*** Dataset records ***
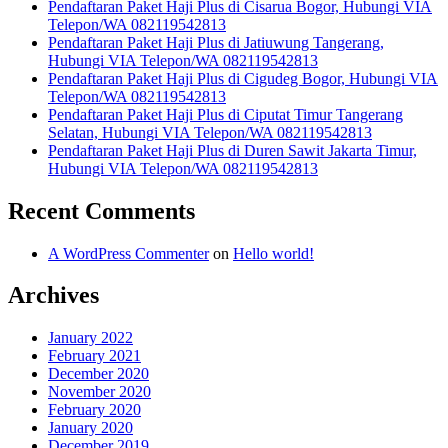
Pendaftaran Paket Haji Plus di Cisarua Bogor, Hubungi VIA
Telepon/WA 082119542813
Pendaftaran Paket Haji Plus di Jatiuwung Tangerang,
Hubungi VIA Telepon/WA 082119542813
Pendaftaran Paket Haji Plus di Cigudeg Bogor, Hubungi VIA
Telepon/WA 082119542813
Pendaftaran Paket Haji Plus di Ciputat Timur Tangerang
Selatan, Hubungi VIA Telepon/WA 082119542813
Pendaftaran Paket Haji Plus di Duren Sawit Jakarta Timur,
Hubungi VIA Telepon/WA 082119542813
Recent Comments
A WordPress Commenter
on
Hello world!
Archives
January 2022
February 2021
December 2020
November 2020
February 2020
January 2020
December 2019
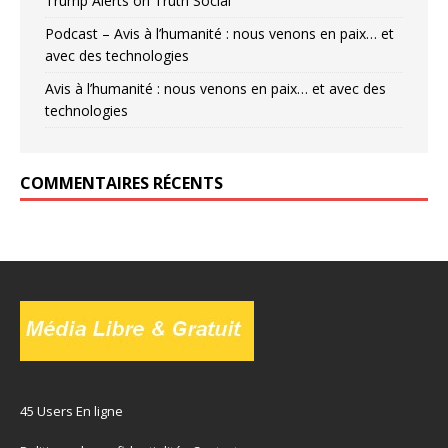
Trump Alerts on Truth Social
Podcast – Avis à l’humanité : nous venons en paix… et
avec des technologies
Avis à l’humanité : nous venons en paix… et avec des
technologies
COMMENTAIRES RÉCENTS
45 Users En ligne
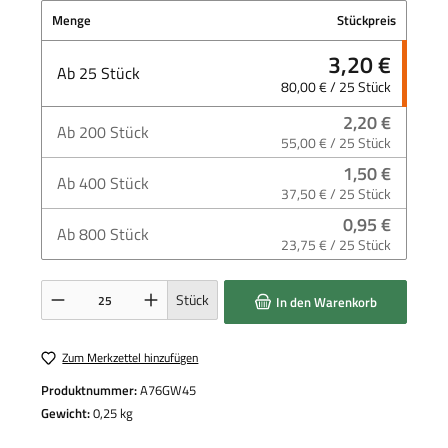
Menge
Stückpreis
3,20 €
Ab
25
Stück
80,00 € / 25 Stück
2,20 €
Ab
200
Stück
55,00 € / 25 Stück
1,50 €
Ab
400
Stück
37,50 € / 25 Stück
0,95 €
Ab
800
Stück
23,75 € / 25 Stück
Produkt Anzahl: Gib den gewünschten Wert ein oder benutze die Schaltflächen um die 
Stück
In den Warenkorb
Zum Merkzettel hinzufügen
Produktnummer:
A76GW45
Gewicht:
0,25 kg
*** End of Dataset records ***
» **Directions**
Report each line of the extracted entries above that contains the word "Paket".

» **Exercise answer**
Pendaftaran Paket Haji Plus di Cisarua Bogor, Hubungi VIA
Pendaftaran Paket Haji Plus di Jatiuwung Tangerang,
Pendaftaran Paket Haji Plus di Cigudeg Bogor, Hubungi VIA
Pendaftaran Paket Haji Plus di Ciputat Timur Tangerang
Pendaftaran Paket Haji Plus di Duren Sawit Jakarta Timur,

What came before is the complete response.